→ INSTRUCTIONS TO FOLLOW:
Only one stretch of the data below is needed. Output the lines from the one with "X142000000Y-70820000D03*" up to and including the one with "X110520000Y-42840000D03*", exactly as they stand.

→ Text-based hardware design files:
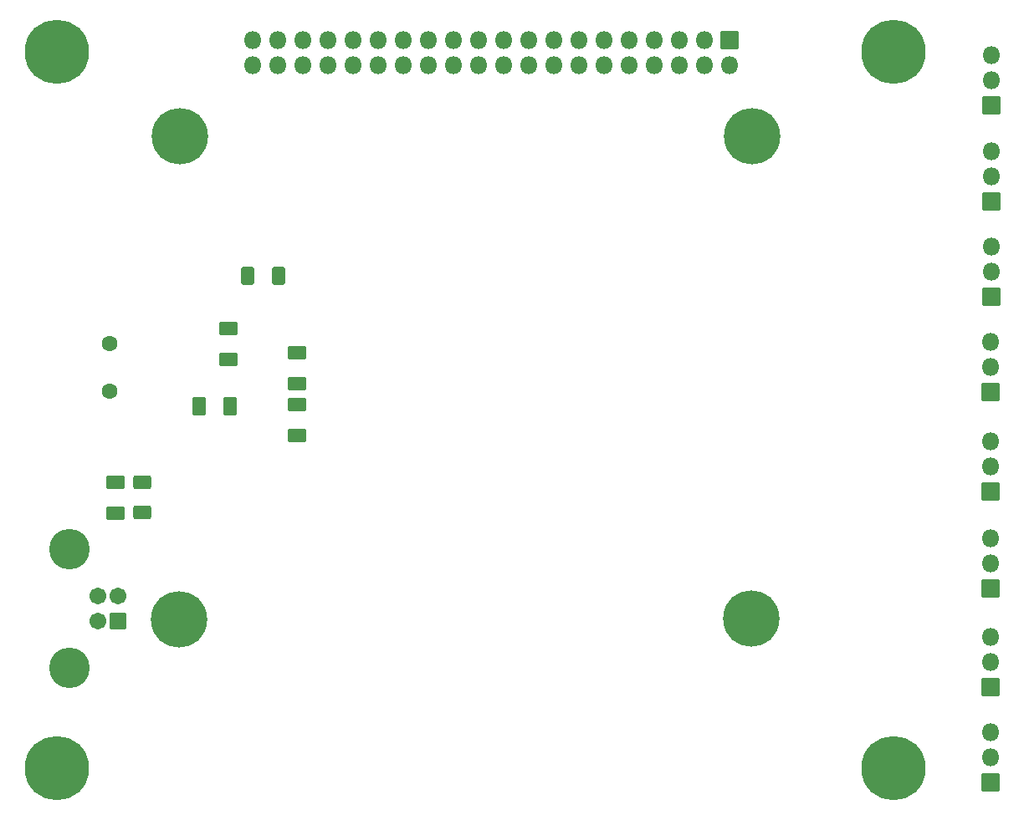
<source format=gbr>
G04 #@! TF.GenerationSoftware,KiCad,Pcbnew,6.0.10-86aedd382b~118~ubuntu22.04.1*
G04 #@! TF.CreationDate,2023-01-17T11:34:58+01:00*
G04 #@! TF.ProjectId,octoserial,6f63746f-7365-4726-9961-6c2e6b696361,rev?*
G04 #@! TF.SameCoordinates,Original*
G04 #@! TF.FileFunction,Soldermask,Bot*
G04 #@! TF.FilePolarity,Negative*
%FSLAX46Y46*%
G04 Gerber Fmt 4.6, Leading zero omitted, Abs format (unit mm)*
G04 Created by KiCad (PCBNEW 6.0.10-86aedd382b~118~ubuntu22.04.1) date 2023-01-17 11:34:58*
%MOMM*%
%LPD*%
G01*
G04 APERTURE LIST*
G04 Aperture macros list*
%AMRoundRect*
0 Rectangle with rounded corners*
0 $1 Rounding radius*
0 $2 $3 $4 $5 $6 $7 $8 $9 X,Y pos of 4 corners*
0 Add a 4 corners polygon primitive as box body*
4,1,4,$2,$3,$4,$5,$6,$7,$8,$9,$2,$3,0*
0 Add four circle primitives for the rounded corners*
1,1,$1+$1,$2,$3*
1,1,$1+$1,$4,$5*
1,1,$1+$1,$6,$7*
1,1,$1+$1,$8,$9*
0 Add four rect primitives between the rounded corners*
20,1,$1+$1,$2,$3,$4,$5,0*
20,1,$1+$1,$4,$5,$6,$7,0*
20,1,$1+$1,$6,$7,$8,$9,0*
20,1,$1+$1,$8,$9,$2,$3,0*%
G04 Aperture macros list end*
%ADD10RoundRect,0.051000X0.850000X0.850000X-0.850000X0.850000X-0.850000X-0.850000X0.850000X-0.850000X0*%
%ADD11O,1.802000X1.802000*%
%ADD12C,1.602000*%
%ADD13C,6.502000*%
%ADD14C,5.702000*%
%ADD15RoundRect,0.051000X-0.800000X0.800000X-0.800000X-0.800000X0.800000X-0.800000X0.800000X0.800000X0*%
%ADD16C,1.702000*%
%ADD17C,4.102000*%
%ADD18RoundRect,0.051000X-0.850000X0.850000X-0.850000X-0.850000X0.850000X-0.850000X0.850000X0.850000X0*%
%ADD19RoundRect,0.301000X0.412500X0.650000X-0.412500X0.650000X-0.412500X-0.650000X0.412500X-0.650000X0*%
%ADD20RoundRect,0.301000X-0.650000X0.412500X-0.650000X-0.412500X0.650000X-0.412500X0.650000X0.412500X0*%
%ADD21RoundRect,0.301000X-0.400000X-0.625000X0.400000X-0.625000X0.400000X0.625000X-0.400000X0.625000X0*%
%ADD22RoundRect,0.301000X0.625000X-0.400000X0.625000X0.400000X-0.625000X0.400000X-0.625000X-0.400000X0*%
%ADD23RoundRect,0.301000X0.650000X-0.412500X0.650000X0.412500X-0.650000X0.412500X-0.650000X-0.412500X0*%
G04 APERTURE END LIST*
D10*
X142000000Y-86000000D03*
D11*
X142000000Y-83460000D03*
X142000000Y-80920000D03*
D12*
X52900000Y-71000000D03*
X52900000Y-75880000D03*
D13*
X47500000Y-41450000D03*
X47500000Y-114050000D03*
X132200000Y-114050000D03*
X132200000Y-41500000D03*
D10*
X142000000Y-75900000D03*
D11*
X142000000Y-73360000D03*
X142000000Y-70820000D03*
D10*
X142100000Y-66300000D03*
D11*
X142100000Y-63760000D03*
X142100000Y-61220000D03*
D10*
X142100000Y-56600000D03*
D11*
X142100000Y-54060000D03*
X142100000Y-51520000D03*
D10*
X142100000Y-46900000D03*
D11*
X142100000Y-44360000D03*
X142100000Y-41820000D03*
D10*
X142000000Y-95800000D03*
D11*
X142000000Y-93260000D03*
X142000000Y-90720000D03*
D10*
X142000000Y-115500000D03*
D11*
X142000000Y-112960000D03*
X142000000Y-110420000D03*
D10*
X142000000Y-105800000D03*
D11*
X142000000Y-103260000D03*
X142000000Y-100720000D03*
D14*
X60000000Y-50000000D03*
X117900000Y-50000000D03*
X117800000Y-98900000D03*
X59900000Y-99000000D03*
D15*
X53707500Y-99100000D03*
D16*
X53707500Y-96600000D03*
X51707500Y-96600000D03*
X51707500Y-99100000D03*
D17*
X48847500Y-103850000D03*
X48847500Y-91850000D03*
D18*
X115600000Y-40300000D03*
D11*
X115600000Y-42840000D03*
X113060000Y-40300000D03*
X113060000Y-42840000D03*
X110520000Y-40300000D03*
X110520000Y-42840000D03*
X107980000Y-40300000D03*
X107980000Y-42840000D03*
X105440000Y-40300000D03*
X105440000Y-42840000D03*
X102900000Y-40300000D03*
X102900000Y-42840000D03*
X100360000Y-40300000D03*
X100360000Y-42840000D03*
X97820000Y-40300000D03*
X97820000Y-42840000D03*
X95280000Y-40300000D03*
X95280000Y-42840000D03*
X92740000Y-40300000D03*
X92740000Y-42840000D03*
X90200000Y-40300000D03*
X90200000Y-42840000D03*
X87660000Y-40300000D03*
X87660000Y-42840000D03*
X85120000Y-40300000D03*
X85120000Y-42840000D03*
X82580000Y-40300000D03*
X82580000Y-42840000D03*
X80040000Y-40300000D03*
X80040000Y-42840000D03*
X77500000Y-40300000D03*
X77500000Y-42840000D03*
X74960000Y-40300000D03*
X74960000Y-42840000D03*
X72420000Y-40300000D03*
X72420000Y-42840000D03*
X69880000Y-40300000D03*
X69880000Y-42840000D03*
X67340000Y-40300000D03*
X67340000Y-42840000D03*
D19*
X65062500Y-77400000D03*
X61937500Y-77400000D03*
D20*
X71800000Y-71937500D03*
X71800000Y-75062500D03*
X53500000Y-85050000D03*
X53500000Y-88175000D03*
D21*
X66850000Y-64200000D03*
X69950000Y-64200000D03*
D22*
X56200000Y-88150000D03*
X56200000Y-85050000D03*
D23*
X71800000Y-80362500D03*
X71800000Y-77237500D03*
D20*
X64900000Y-69537500D03*
X64900000Y-72662500D03*
M02*

</source>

→ RESPONSE FOR THIS EXERCISE:
X142000000Y-70820000D03*
D10*
X142100000Y-66300000D03*
D11*
X142100000Y-63760000D03*
X142100000Y-61220000D03*
D10*
X142100000Y-56600000D03*
D11*
X142100000Y-54060000D03*
X142100000Y-51520000D03*
D10*
X142100000Y-46900000D03*
D11*
X142100000Y-44360000D03*
X142100000Y-41820000D03*
D10*
X142000000Y-95800000D03*
D11*
X142000000Y-93260000D03*
X142000000Y-90720000D03*
D10*
X142000000Y-115500000D03*
D11*
X142000000Y-112960000D03*
X142000000Y-110420000D03*
D10*
X142000000Y-105800000D03*
D11*
X142000000Y-103260000D03*
X142000000Y-100720000D03*
D14*
X60000000Y-50000000D03*
X117900000Y-50000000D03*
X117800000Y-98900000D03*
X59900000Y-99000000D03*
D15*
X53707500Y-99100000D03*
D16*
X53707500Y-96600000D03*
X51707500Y-96600000D03*
X51707500Y-99100000D03*
D17*
X48847500Y-103850000D03*
X48847500Y-91850000D03*
D18*
X115600000Y-40300000D03*
D11*
X115600000Y-42840000D03*
X113060000Y-40300000D03*
X113060000Y-42840000D03*
X110520000Y-40300000D03*
X110520000Y-42840000D03*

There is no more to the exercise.